Ambitiedocument "Utrecht aantrekkelijk en bereikbaar" 2012
Het Ambitiedocument 'Utrecht aantrekkelijk en bereikbaar', vastgesteld door de gemeenteraad op 3 juli 2012, geeft de hoofdlijnen aan waarlangs de doelen een aantrekkelijk en bereikbaar Utrecht kunnen worden bereikt. De ambities voor een aantrekkelijke en bereikbare stad zijn neergelegd in zeven beleidsprincipes:
Nota Stallen en Parkeren
De gemeenteraad heeft op 28 maart 2013 de Nota Stallen en Parkeren vastgesteld. Hiermee is het nieuwe parkeerbeleid van kracht. Met de uitwerkingsnota 'Parkeernormen Fiets en Auto' bepaalt de gemeente de benodigde capaciteit van het (fiets)parkeren. Voor de veiligheid, leefbaarheid en aantrekkelijkheid van Utrecht geeft de gemeente meer ruimte aan voetgangers en fietsers. Dit betekent dat er op sommige plekken op straat minder ruimte komt voor geparkeerde auto's.
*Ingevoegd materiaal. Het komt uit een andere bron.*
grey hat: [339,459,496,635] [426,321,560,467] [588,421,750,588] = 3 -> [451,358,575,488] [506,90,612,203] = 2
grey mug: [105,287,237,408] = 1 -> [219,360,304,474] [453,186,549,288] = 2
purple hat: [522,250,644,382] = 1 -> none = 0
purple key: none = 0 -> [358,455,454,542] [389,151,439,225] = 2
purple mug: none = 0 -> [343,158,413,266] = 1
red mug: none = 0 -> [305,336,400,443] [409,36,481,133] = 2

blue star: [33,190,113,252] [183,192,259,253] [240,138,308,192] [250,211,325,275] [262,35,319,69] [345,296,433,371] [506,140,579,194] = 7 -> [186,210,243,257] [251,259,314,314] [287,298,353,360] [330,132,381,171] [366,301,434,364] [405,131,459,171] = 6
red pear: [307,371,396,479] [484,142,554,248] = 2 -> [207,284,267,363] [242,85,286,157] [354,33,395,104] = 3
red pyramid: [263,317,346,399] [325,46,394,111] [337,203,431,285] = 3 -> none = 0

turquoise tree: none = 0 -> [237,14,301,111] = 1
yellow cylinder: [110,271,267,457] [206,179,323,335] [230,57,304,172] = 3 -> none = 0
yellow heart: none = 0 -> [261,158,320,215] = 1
De gemeente stimuleert auto's om langs de rand van de stad te parkeren: in één van de drie herkenbare grote P+R terreinen, bij NS-stations en andere OV-knooppunten. Als stimulans voor binnenstedelijke ontwikkelingen, en daarmee voor een aantrekkelijke en bereikbare stad zijn de autoparkeernormen in betaald parkeergebied verlaagd. Ook schept de gemeente flexibiliteit door de vrijstellingsmogelijkheden van de parkeernormen te verruimen. Nieuw in de gemeentelijke aanpak is de verplichting om bij nieuwbouw, uitbreiding van bestaande gebouwen of in geval van een functiewijziging ook fietsenstallingen te realiseren. De parkeernormen hebben een bandbreedte, om optimale flexibiliteit en maatwerk te bieden bij de realisatie van bouwplannen.